Until last year, the temple had to make substantial preparations for crowds to congregate and park their cars. In addition to that, huge joyrides like a Ferris wheel occupied the horizon with a giant cut-out effigy of Ravan staring from above.

The usual fun activities at Sri Durga Temple's Dushera festival were missing this year. Source: File photo
The aroma of traditional food wafted in the air from trucks thronged by eager foodies.
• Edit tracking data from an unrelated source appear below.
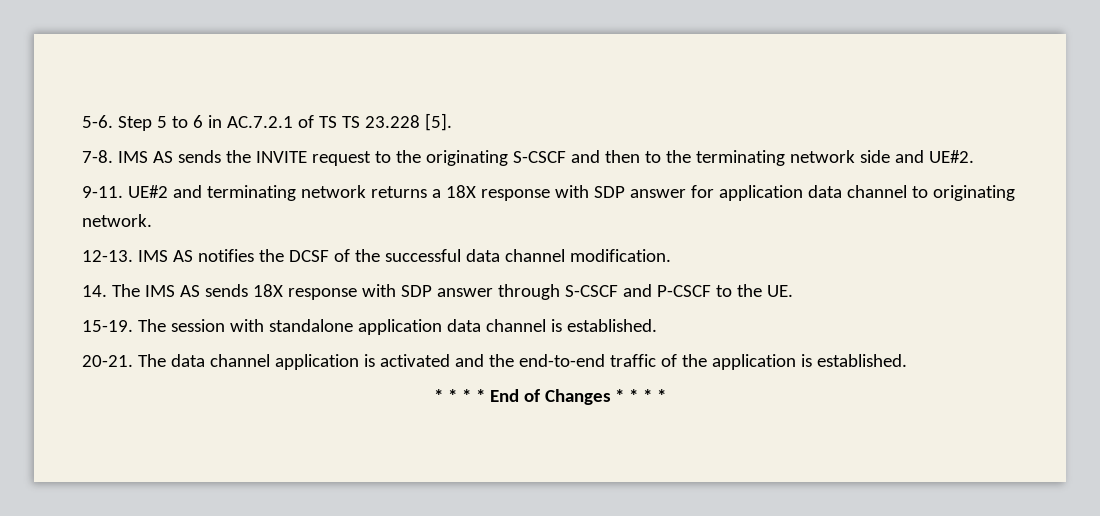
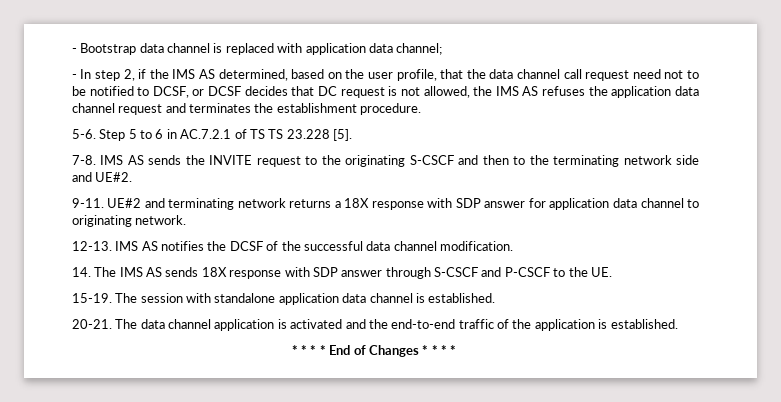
(81, 121) none -> [71,43,443,55] [71,69,699,81] [71,86,699,98] [71,103,422,115] - Bootstrap data channel is replaced with application data channel; // - In step 2, if the IMS AS determined, based on the user profile, that the data channel call request need not to be notified to DCSF, or DCSF decides that DC request is not allowed, the IMS AS refuses the application data channel request and terminates the establishment procedure. //

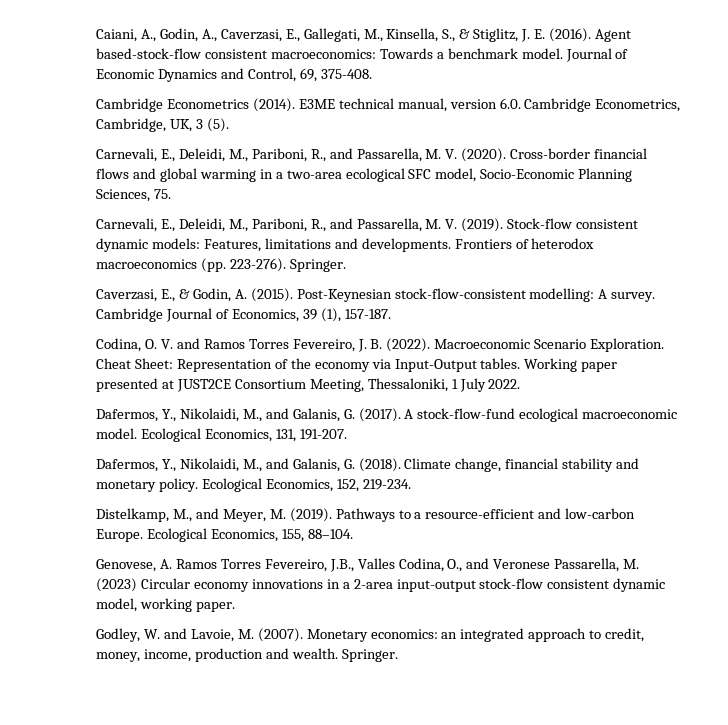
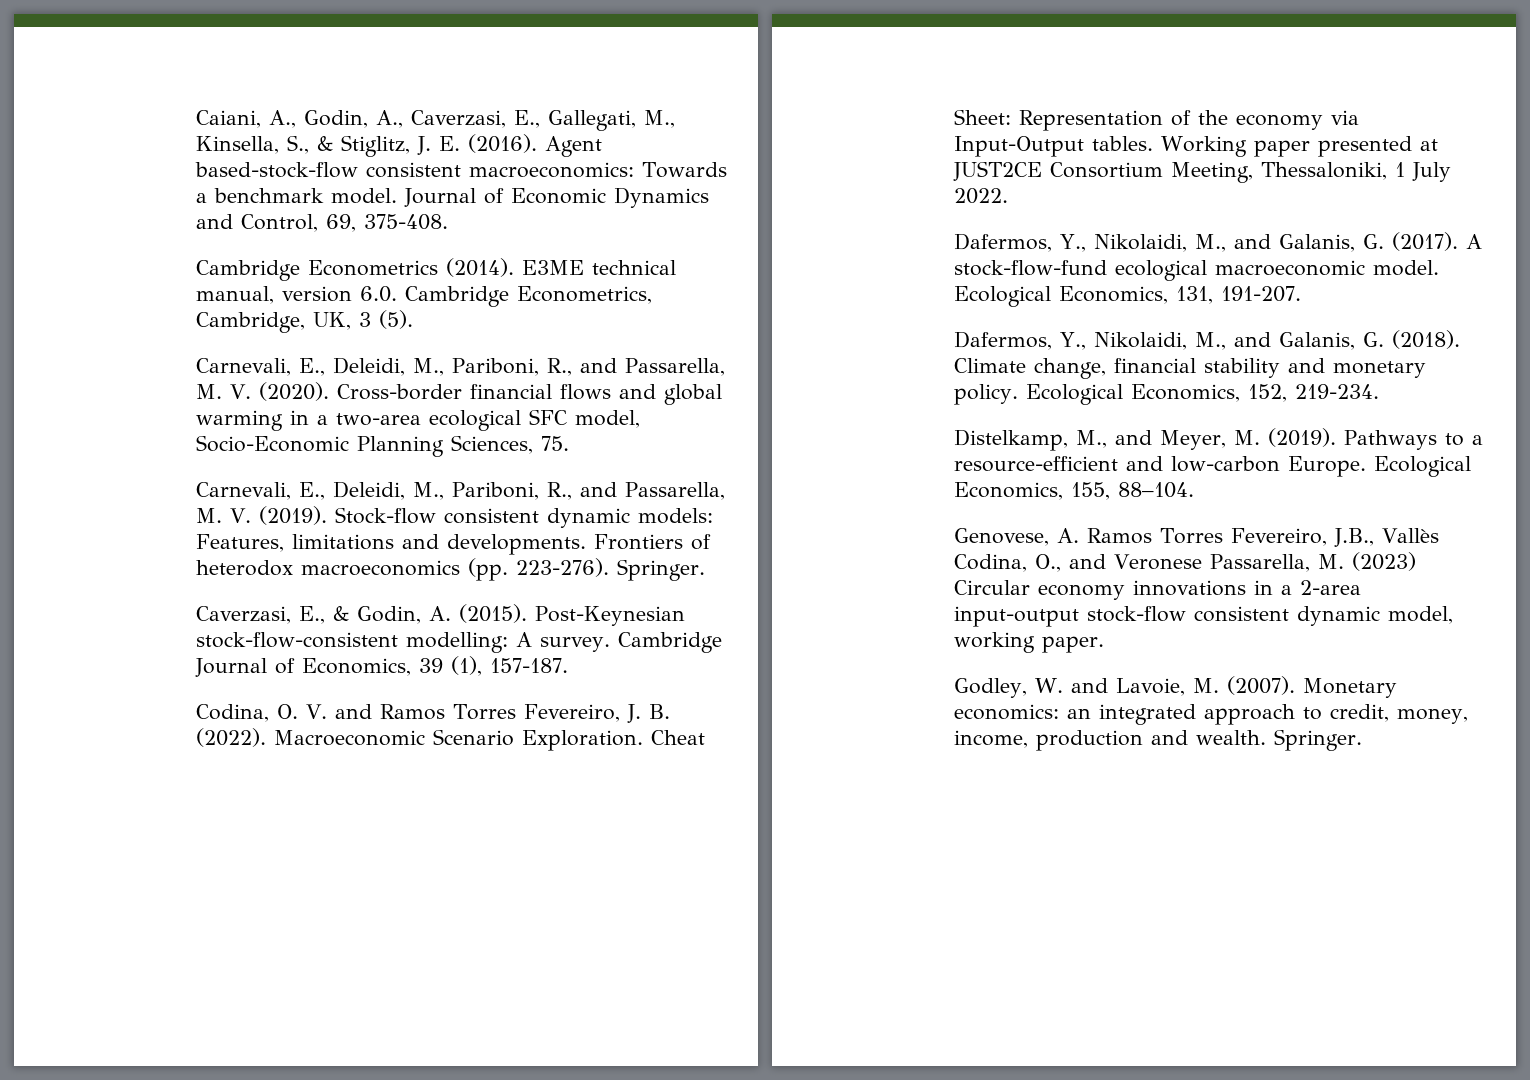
[357,558,395,569] Valles -> [1381,528,1439,543] Vallès

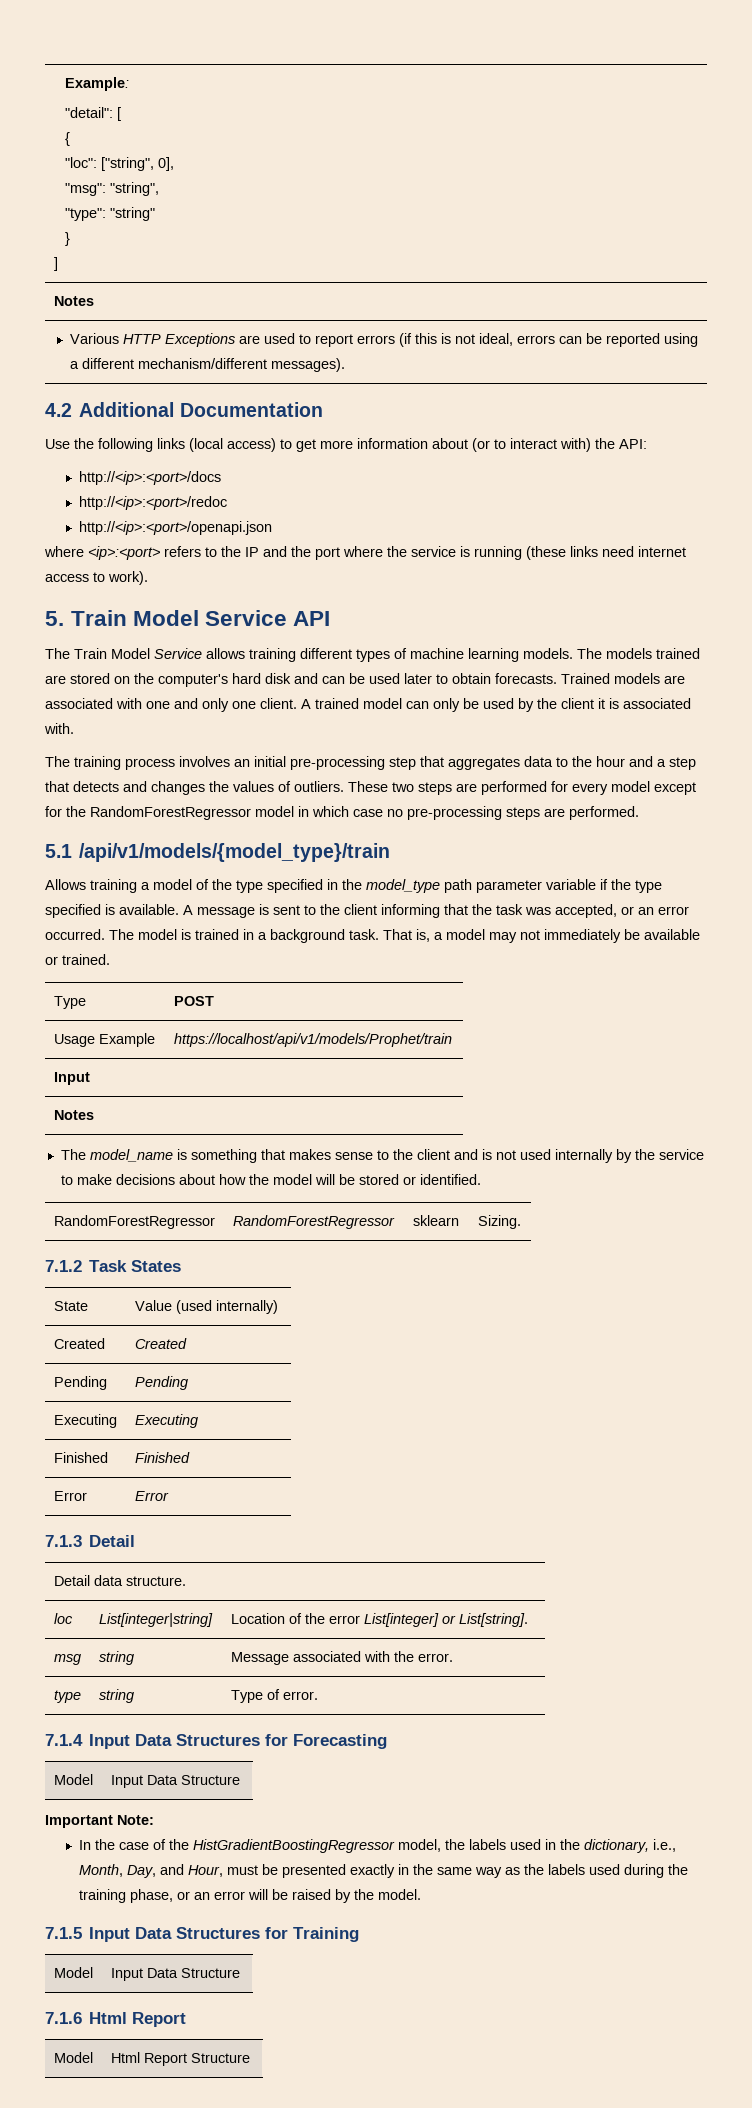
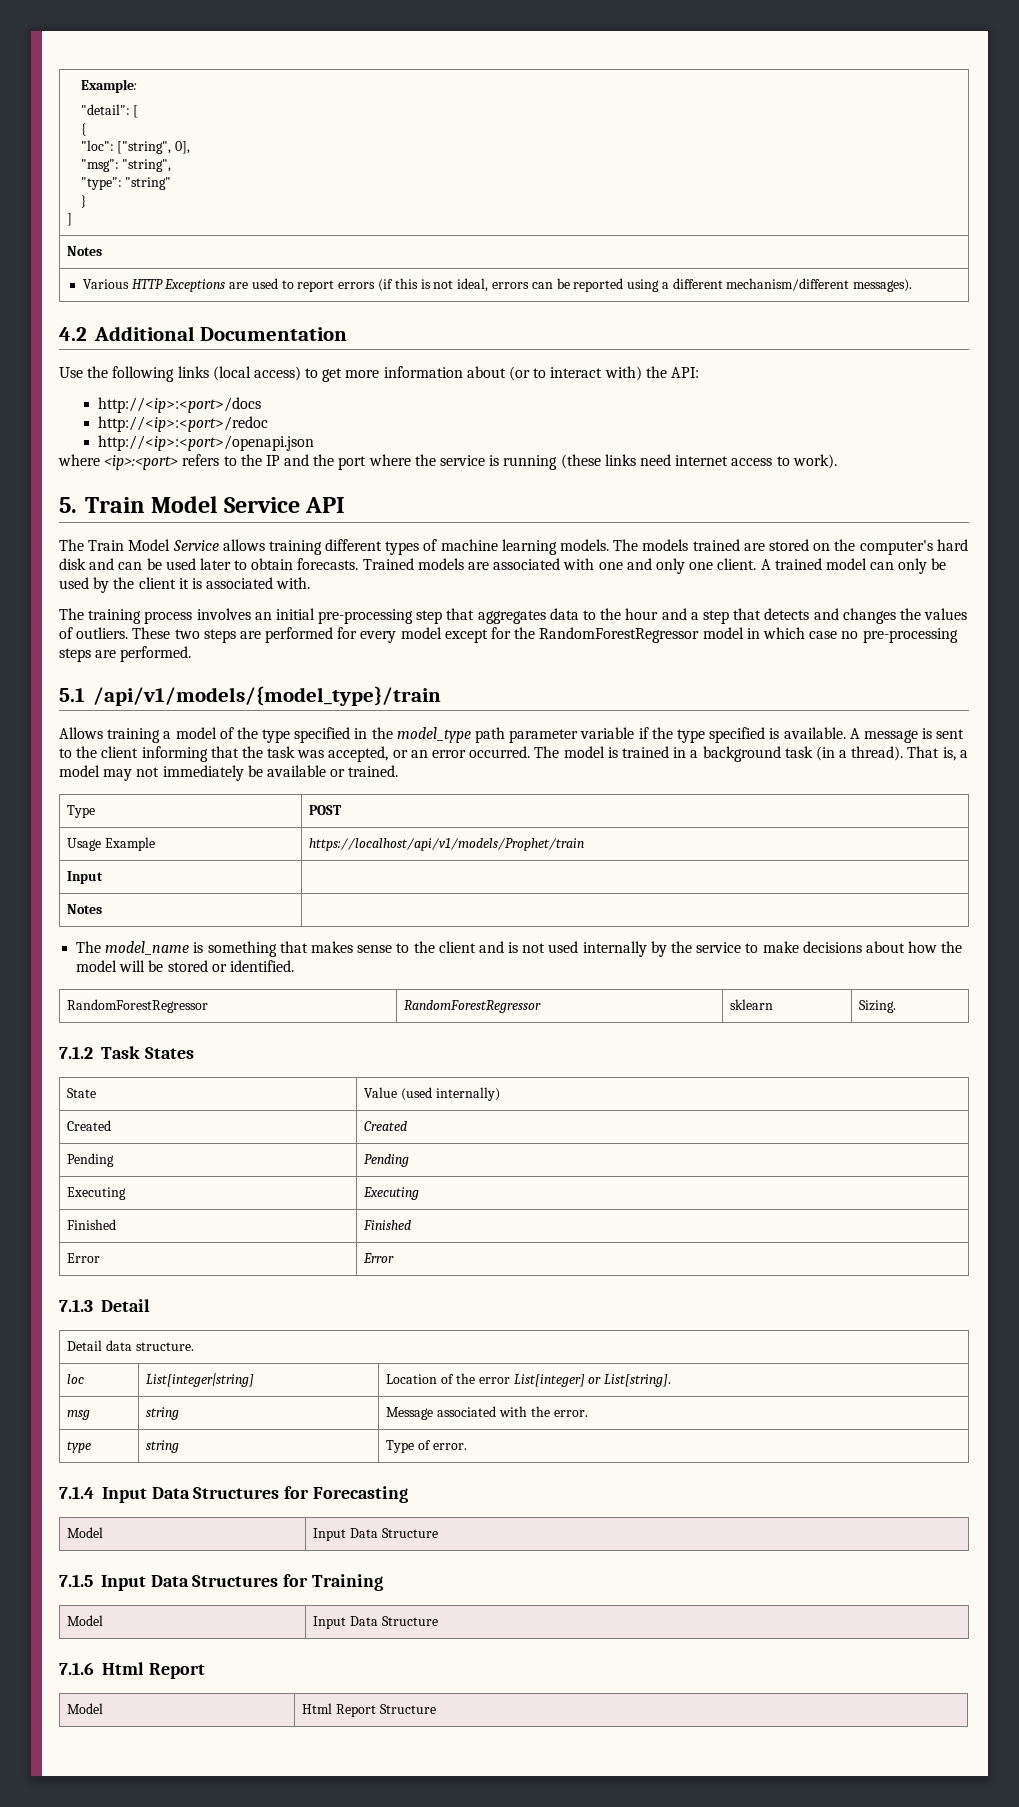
[349,929,379,940] task. -> [784,746,904,761] task (in a thread).
[45,1815,154,1828] [79,1839,677,1853] [79,1864,689,1878] [79,1889,422,1903] // Important Note: // In the case of the HistGradientBoostingRegressor model, the labels used in the dictionary, i.e., Month, Day, and Hour, must be presented exactly in the same way as the labels used during the training phase, or an error will be raised by the model. -> (438, 1533) none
At dusk, Lord Ram would light a fire to symbolise the slaying of Ravan, which would culminate in colourful fireworks that could be seen illuminating the skies from miles away.
Like Mr Mehra, many others in Melbourne and nearby towns had to celebrate the festival through Facebook.
But Mr Kalia sees hope in Melbourne's coronavirus statistics of today and yesterday.
“Sri Durga Temple Committee is hopeful that with no new coronavirus case or death reported today, our community will be able to celebrate our festivals soon. We pray to Goddess Durga, the patron deity of our temple, to defeat the virus at the earliest so that the colour and fun of our festivities, for which our community is known, return,” he signs off.
In 2020, Victoria became home to Australia's largest Indian population (182,800) according to the Australian Bureau of Statistics. New South Wales come next with 153,800 people of India origin.

A Ram Leela scene from 2012 at Shri Durga Temple. Source: Shri Durga Temple/Facebook
Between the censuses of 2011 and 2016, after Sikhism (74 per cent), Hinduism is the fastest growing religion in Australia with 60 per cent growth.
The temple’s Dushera festival attracts crowds in large numbers not only from Melbourne but also from Victoria’s regional towns like Bendigo, Ballarat, Shepparton and Geelong.
Kashyap Mehra, who has now moved to Melbourne, would attend the festival every year from Geelong, where he lived with his family until last year.
“This year, we thought we’d be able to attend the mela more conveniently as we have moved into a nearby suburb but COVID-19 had other plans,” says the accountant with disappointment.